I stood up from my sit ignoring the irrelevant questions in my head, questions I had no answers to. Questions I didn't Even want to know the answers to.
I walked to the front of the class to meet my best friend. She was the class representative of my class hence she was important, and I was not. I was just a mere tag along.
My lecturer before leaving gave her a lot of handouts to sell to the class and right about now she was surrounded by my classmates who wanted to purchase the handouts. I was completely ignored by her.
Of course you will be ignored. Don't forget you are a nobody. Pain whispered into my ears chuckling darkly.
I ignored him. He's a sad demon. He won't get me this time.
"Sofia, are you not coming down with me?" I asked my busy best friend. While I gave way for a girl and her group of friends to pass.
I could barely make her out from the crowd of people that surrounded her. This was because she was pretty much shorter than I was, coupled with the fact that she was as dark as many of the people who surrounded her.
My voice was drowned in the crowd, unheard. In the crowd I wasn't noticed because I wasn't who the world needed and even when I was noticed I yearned for isolation. Solitude was my drug and I was addicted for life.
Yet, a part of me wished to be noticed even a little, even if only by my best friend.
She doesn't want to speak to you can't you see! Leave her alone and go crawl up into your cave. No one wants to speak to you. No one knows you. You are nothing. You should die.
Sofia drowned in the crowd, so many shouting and impatient voices filled the air making a sound that pained my ears and chest.
I stood by the corner of the class waiting for her, I stood alone. I kept waiting but she never looked back to acknowledge my presence. In the crowd I became lost, that's why I never followed the crowd. She was lost, she followed the crowd.
Even when solitude was the only thing I desired I still became sad when I got it. I wanted isolation with people, yet I wanted them to see me. Like me being in a transparent cave. But how was it possible. Can you eat your cake and have it?.
You will always be alone. I am your only companion. Give in to me already. Take the pain away finally. No one will notice, no one will care, you are just an insignificant number. Life will go on without you.

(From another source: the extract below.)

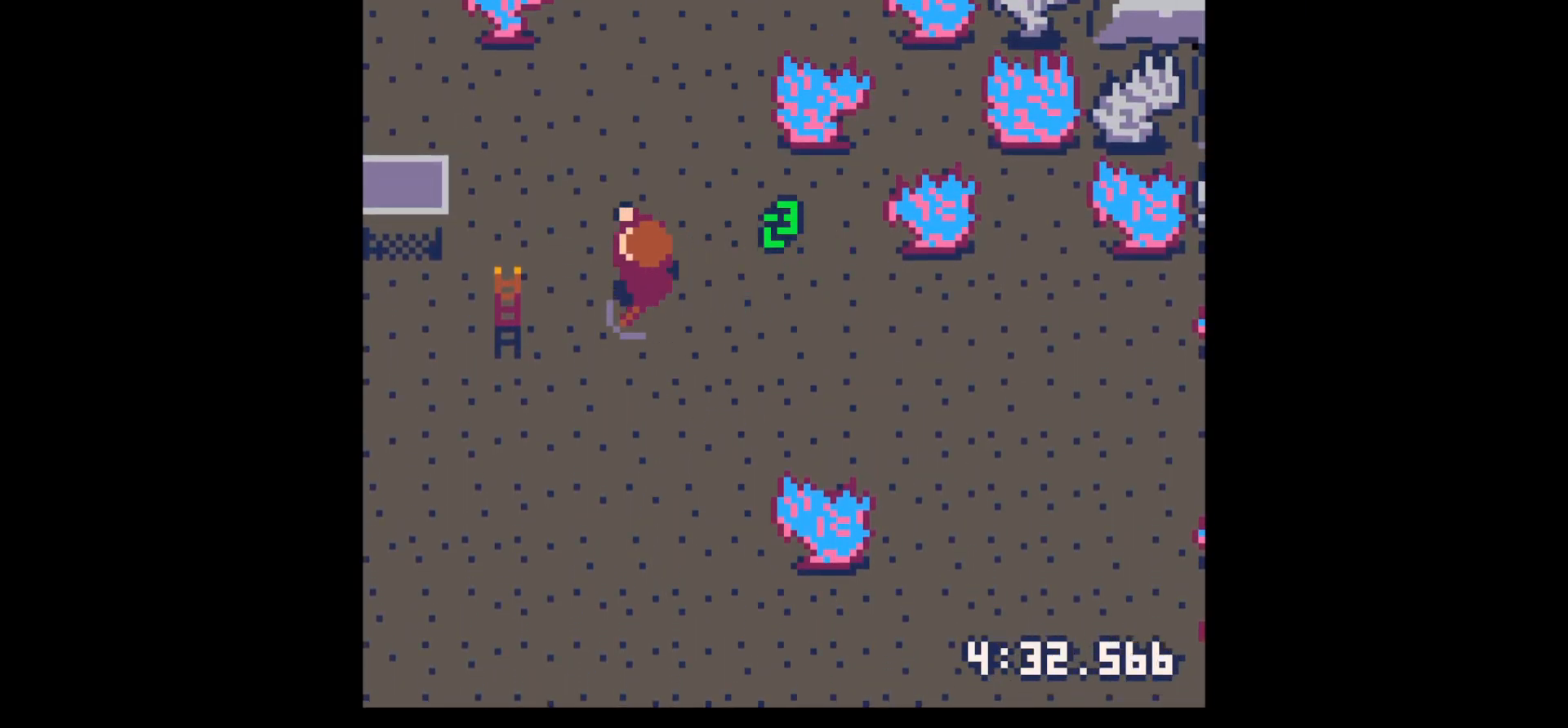
{"keys": ["left", "up"], "events": [[267, "left", "up"], [367, "left", "down"]]}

Give in Lora!
I need to be saved.
No one cares about you Lora can't you see that
I wanted to walk with Sofia but then again I wanted my solitude and even if I didn't desire solitude I still could not have walked with her because she has left me. She didn't even notice me. Pain is right no one cares about me.
She chose the crowd over me over and over again and I was used to it. But if I was used to it why did it hurt like it did the first time.
Finally giving up I turned away ready to leave. Then I saw my other close friend Amaya. She was a queen too.
It's funny you know, how a slave like you can surround herself with so many royalties. Are you hoping that their class would rub of on you and you will become royalty too? Pain laughs.
I feel sorry for you. You know nothing. They are not your class you belong with the very scums of the earth. You cannot escape me. You must give in to me and as long as I am here you will remain enslaved to me. Pain threatens.
"Lora? Are you going to your room now? Follow me I have to buy something for someone, " Amaya called to me. She was looking at her phone and paying me no mind. But I was grateful that she called me so that at least Pain could finally let me be
"Yes, I am going now, I was waiting for Sofia but she's lost in the crowd already, " I replied her looking at the door, looking into the distance, looking for a light to go on to. Pain wanted to drown me in darkness.
I wanted to leave now. The crowd had become so much more now since carryover students had decided to join in the struggle for the material.
I didn't want to get lost in the crowd too. it was in the crowd I felt lonely the most. Pains voice became louder in the crowd.
"I pity her! so much stress! anyway let's go" Amaya said, licking her lips. She walked out of the class with her phone still in hand and me following behind like a lost puppy.
You will always be behind. Pain says.
She greeted some of our school mates on the way to the store and I joined in. We laughed and joked about stuffs and I smiled.
They all greeted her but only talked to me because I was with her, her shadow.
My laugh was always fake because in my heart their was a sadness that consumed me, a sadness that I was accustomed to.
A sadness that I couldn't let go of because it had come to define me. No one noticed that my laughter was fake either they didn't care or maybe I was a really good actress.
All of the options seemed probable but it hurt all the same because in my heart I knew that I was a very bad actress so they didn't care.
No one cares. How many times will I tell you this Lora? No one cares. No one will ever care. Just do it. Give in to me girl!